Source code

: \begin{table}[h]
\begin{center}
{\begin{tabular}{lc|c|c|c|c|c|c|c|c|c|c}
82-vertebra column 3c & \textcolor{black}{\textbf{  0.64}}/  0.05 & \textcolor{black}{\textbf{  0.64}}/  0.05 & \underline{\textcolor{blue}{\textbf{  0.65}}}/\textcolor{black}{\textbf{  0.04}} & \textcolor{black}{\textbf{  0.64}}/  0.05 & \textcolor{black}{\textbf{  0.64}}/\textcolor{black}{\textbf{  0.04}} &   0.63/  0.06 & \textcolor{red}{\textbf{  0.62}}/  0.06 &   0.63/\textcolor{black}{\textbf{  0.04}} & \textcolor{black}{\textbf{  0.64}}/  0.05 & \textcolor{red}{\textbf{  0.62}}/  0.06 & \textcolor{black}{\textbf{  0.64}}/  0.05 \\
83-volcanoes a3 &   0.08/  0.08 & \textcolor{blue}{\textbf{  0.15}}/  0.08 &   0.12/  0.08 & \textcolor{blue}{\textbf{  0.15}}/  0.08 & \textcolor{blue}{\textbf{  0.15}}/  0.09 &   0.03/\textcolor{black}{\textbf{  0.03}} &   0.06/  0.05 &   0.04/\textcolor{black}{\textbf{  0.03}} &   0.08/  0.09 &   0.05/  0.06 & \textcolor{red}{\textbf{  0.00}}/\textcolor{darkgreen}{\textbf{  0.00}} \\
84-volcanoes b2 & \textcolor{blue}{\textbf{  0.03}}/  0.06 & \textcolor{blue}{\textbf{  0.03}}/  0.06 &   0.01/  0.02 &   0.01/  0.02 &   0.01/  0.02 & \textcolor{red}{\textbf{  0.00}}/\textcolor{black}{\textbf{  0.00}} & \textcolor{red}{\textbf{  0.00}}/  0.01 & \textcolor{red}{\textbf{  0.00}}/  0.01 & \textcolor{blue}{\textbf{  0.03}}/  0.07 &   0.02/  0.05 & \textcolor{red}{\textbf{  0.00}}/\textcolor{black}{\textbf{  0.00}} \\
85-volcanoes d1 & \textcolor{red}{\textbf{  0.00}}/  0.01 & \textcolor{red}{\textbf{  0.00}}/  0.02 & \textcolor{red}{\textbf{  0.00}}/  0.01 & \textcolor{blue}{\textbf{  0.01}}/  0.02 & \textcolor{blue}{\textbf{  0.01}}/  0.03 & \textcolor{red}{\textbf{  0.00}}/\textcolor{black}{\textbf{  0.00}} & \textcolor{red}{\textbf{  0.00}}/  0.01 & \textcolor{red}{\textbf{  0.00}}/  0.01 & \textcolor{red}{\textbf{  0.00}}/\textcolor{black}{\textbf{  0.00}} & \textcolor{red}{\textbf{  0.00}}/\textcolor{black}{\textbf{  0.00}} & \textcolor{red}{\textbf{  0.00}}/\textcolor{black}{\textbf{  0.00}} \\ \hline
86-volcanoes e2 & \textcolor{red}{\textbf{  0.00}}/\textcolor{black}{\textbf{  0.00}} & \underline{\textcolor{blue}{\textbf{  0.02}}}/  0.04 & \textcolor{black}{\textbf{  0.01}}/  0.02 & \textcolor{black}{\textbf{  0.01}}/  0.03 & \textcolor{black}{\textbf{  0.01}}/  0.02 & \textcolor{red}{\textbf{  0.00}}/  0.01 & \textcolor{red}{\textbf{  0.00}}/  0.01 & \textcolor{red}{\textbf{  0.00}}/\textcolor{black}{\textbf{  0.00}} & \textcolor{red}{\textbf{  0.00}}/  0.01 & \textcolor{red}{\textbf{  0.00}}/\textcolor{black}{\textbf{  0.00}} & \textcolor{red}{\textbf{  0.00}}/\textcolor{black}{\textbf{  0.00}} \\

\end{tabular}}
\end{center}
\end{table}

=====

Output each line of the material above. Nothing should differ from the original.

Source code

: \begin{table}[h]
\begin{center}
{\begin{tabular}{lc|c|c|c|c|c|c|c|c|c|c}
82-vertebra column 3c & \textcolor{black}{\textbf{  0.64}}/  0.05 & \textcolor{black}{\textbf{  0.64}}/  0.05 & \underline{\textcolor{blue}{\textbf{  0.65}}}/\textcolor{black}{\textbf{  0.04}} & \textcolor{black}{\textbf{  0.64}}/  0.05 & \textcolor{black}{\textbf{  0.64}}/\textcolor{black}{\textbf{  0.04}} &   0.63/  0.06 & \textcolor{red}{\textbf{  0.62}}/  0.06 &   0.63/\textcolor{black}{\textbf{  0.04}} & \textcolor{black}{\textbf{  0.64}}/  0.05 & \textcolor{red}{\textbf{  0.62}}/  0.06 & \textcolor{black}{\textbf{  0.64}}/  0.05 \\
83-volcanoes a3 &   0.08/  0.08 & \textcolor{blue}{\textbf{  0.15}}/  0.08 &   0.12/  0.08 & \textcolor{blue}{\textbf{  0.15}}/  0.08 & \textcolor{blue}{\textbf{  0.15}}/  0.09 &   0.03/\textcolor{black}{\textbf{  0.03}} &   0.06/  0.05 &   0.04/\textcolor{black}{\textbf{  0.03}} &   0.08/  0.09 &   0.05/  0.06 & \textcolor{red}{\textbf{  0.00}}/\textcolor{darkgreen}{\textbf{  0.00}} \\
84-volcanoes b2 & \textcolor{blue}{\textbf{  0.03}}/  0.06 & \textcolor{blue}{\textbf{  0.03}}/  0.06 &   0.01/  0.02 &   0.01/  0.02 &   0.01/  0.02 & \textcolor{red}{\textbf{  0.00}}/\textcolor{black}{\textbf{  0.00}} & \textcolor{red}{\textbf{  0.00}}/  0.01 & \textcolor{red}{\textbf{  0.00}}/  0.01 & \textcolor{blue}{\textbf{  0.03}}/  0.07 &   0.02/  0.05 & \textcolor{red}{\textbf{  0.00}}/\textcolor{black}{\textbf{  0.00}} \\
85-volcanoes d1 & \textcolor{red}{\textbf{  0.00}}/  0.01 & \textcolor{red}{\textbf{  0.00}}/  0.02 & \textcolor{red}{\textbf{  0.00}}/  0.01 & \textcolor{blue}{\textbf{  0.01}}/  0.02 & \textcolor{blue}{\textbf{  0.01}}/  0.03 & \textcolor{red}{\textbf{  0.00}}/\textcolor{black}{\textbf{  0.00}} & \textcolor{red}{\textbf{  0.00}}/  0.01 & \textcolor{red}{\textbf{  0.00}}/  0.01 & \textcolor{red}{\textbf{  0.00}}/\textcolor{black}{\textbf{  0.00}} & \textcolor{red}{\textbf{  0.00}}/\textcolor{black}{\textbf{  0.00}} & \textcolor{red}{\textbf{  0.00}}/\textcolor{black}{\textbf{  0.00}} \\ \hline
86-volcanoes e2 & \textcolor{red}{\textbf{  0.00}}/\textcolor{black}{\textbf{  0.00}} & \underline{\textcolor{blue}{\textbf{  0.02}}}/  0.04 & \textcolor{black}{\textbf{  0.01}}/  0.02 & \textcolor{black}{\textbf{  0.01}}/  0.03 & \textcolor{black}{\textbf{  0.01}}/  0.02 & \textcolor{red}{\textbf{  0.00}}/  0.01 & \textcolor{red}{\textbf{  0.00}}/  0.01 & \textcolor{red}{\textbf{  0.00}}/\textcolor{black}{\textbf{  0.00}} & \textcolor{red}{\textbf{  0.00}}/  0.01 & \textcolor{red}{\textbf{  0.00}}/\textcolor{black}{\textbf{  0.00}} & \textcolor{red}{\textbf{  0.00}}/\textcolor{black}{\textbf{  0.00}} \\

\end{tabular}}
\end{center}
\end{table}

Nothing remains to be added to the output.